We will adopt a flexible, hybrid strategy that supports two distinct tenancy isolation models. The choice of model is a configuration decision for each Citadel installation, independent of whether it is a public SaaS or a private self-hosted deployment.

  1. Model A: High-Density Multi-Tenancy (Shared Realm). This is the default and recommended model. All Citadel Tenants and their users exist within a single, shared IdP realm. Tenancy is enforced by assigning each user a tenant_id attribute/claim. This model is ideal for our public SaaS and for private deployments managing multiple related entities (e.g., a holding company's subsidiaries) due to its scalability and low operational overhead.

  2. Model B: High-Isolation Multi-Tenancy (Realm-per-Tenant). This is an optional, high-isolation model. Each Citadel Tenant is mapped to a dedicated, isolated "Realm" or "Organization" within the IdP. This model is for enterprise customers who have stringent isolation requirements between their business units or need to configure per-tenant identity federation (e.g., connecting each subsidiary to a different corporate IdP).

The IdPAdapter abstraction within the iam-service is responsible for hiding this complexity from the rest of the application. The service's use cases (e.g., CreateTenantCommand) will interact with the adapter, which will then execute the appropriate strategy based on the deployment model or tenant tier.

Security Implications for Claims Enrichment

The choice of the Shared Realm model (Model A) has a direct and critical impact on the claims enrichment architecture. In a shared realm, a malicious tenant could create a role with the same name as a global role (e.g., "Super Admin").

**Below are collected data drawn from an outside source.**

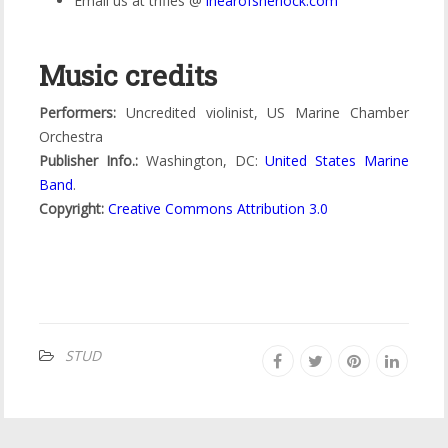
Email us at trifles @
ihearofsherlock
.
com
Music credits
Performers:
Uncredited violinist, US Marine Chamber
Orchestra
Publisher Info.:
Washington, DC:
United States Marine
Band
.
Copyright:
Creative Commons Attribution 3.0
STUD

To mitigate this privilege escalation risk, the iam-service's claims enrichment endpoint must generate scoped role names for all tenant-specific roles. As defined in ADR-0023, tenant roles are returned in the format tenant_id:role_name, while global roles are returned unscoped. This ensures that downstream services can safely distinguish between tenant-level and global-level permissions.

Consequences

Positive:

  • Deployment Flexibility: The architecture can cater to both high-density and high-isolation tenancy models, supporting a wide range of customer needs from public SaaS to private enterprise deployments.
  • Scalability: The default shared-realm model scales to hundreds of thousands of tenants with minimal overhead on the IdP.
  • Performance: In the shared-realm model, tenant creation is nearly instantaneous, improving the user onboarding experience.
  • Enterprise Integration: The realm-per-tenant model provides a clear path for deep enterprise integration, including user federation (SSO) and custom security policies, which are often key requirements for large customers.

Negative:

  • Implementation Complexity: The IdPAdapter and the iam-service application logic must be able to handle both tenancy models. This adds branching logic and increases the complexity of implementation and testing. For example, creating a tenant becomes a conditional operation.
  • Application-Level Enforcement: The security of this model is critically dependent on the API Gateway and all downstream services correctly inspecting the tenant_id claim in the JWT and using it in every single data query. There is no IdP-level safeguard preventing a developer from forgetting a WHERE tenant_id = ? clause.
  • Mitigation: This risk will be mitigated through a combination of:
    1. A standardized, shared authorization client library that makes tenant-scoped data access the default.
    2. Mandatory peer reviews for all data-accessing code.
    3. Automated tests that specifically check for multi-tenancy data leaks.